Copy exactly, and only, the lines from the line containing "8. Clique em" through the last line of the records below, both included.
··· Provided records
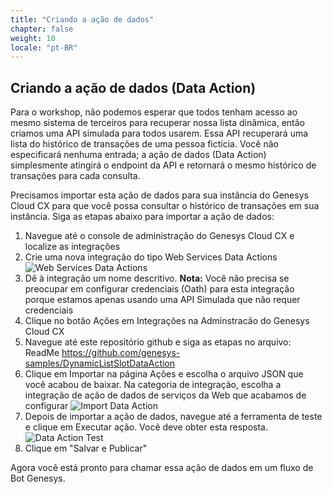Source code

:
 ```yaml
---
title: "Criando a ação de dados"
chapter: false
weight: 10
locale: "pt-BR"
---
```


## Criando a ação de dados (Data Action)

Para o workshop, não podemos esperar que todos tenham acesso ao mesmo sistema de terceiros para recuperar nossa lista dinâmica, então criamos uma API simulada para todos usarem. Essa API recuperará uma lista do histórico de transações de uma pessoa fictícia. Você não especificará nenhuma entrada; a ação de dados (Data Action) simplesmente atingirá o endpoint da API e retornará o mesmo histórico de transações para cada consulta. 

Precisamos importar esta ação de dados para sua instância do Genesys Cloud CX para que você possa consultar o histórico de transações em sua instância. Siga as etapas abaixo para importar a ação de dados: 

1. Navegue até o console de administração do Genesys Cloud CX e localize as integrações
2. Crie uma nova integração do tipo Web Services Data Actions
![Web Services Data Actions](/images/webServicesDataActions.jpg)
3. Dê à integração um nome descritivo. **Nota:** Você não precisa se preocupar em configurar credenciais (Oath) para esta integração porque estamos apenas usando uma API Simulada que não requer credenciais
4. Clique no botão Ações em Integrações na Adminstracão do Genesys Cloud CX
5. Navegue até este repositório github e siga as etapas no arquivo: ReadMe https://github.com/genesys-samples/DynamicListSlotDataAction 
6. Clique em Importar na página Ações e escolha o arquivo JSON que você acabou de baixar. Na categoria de integração, escolha a integração de ação de dados de serviços da Web que acabamos de configurar
![Import Data Action](/images/importDataAction.jpg)
7. Depois de importar a ação de dados, navegue até a ferramenta de teste e clique em Executar ação. Você deve obter esta resposta.
![Data Action Test](/images/dataActionTest.jpg)
8. Clique em "Salvar e Publicar"

Agora você está pronto para chamar essa ação de dados em um fluxo de Bot Genesys.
······
**Result of the task:**
8. Clique em "Salvar e Publicar"

Agora você está pronto para chamar essa ação de dados em um fluxo de Bot Genesys.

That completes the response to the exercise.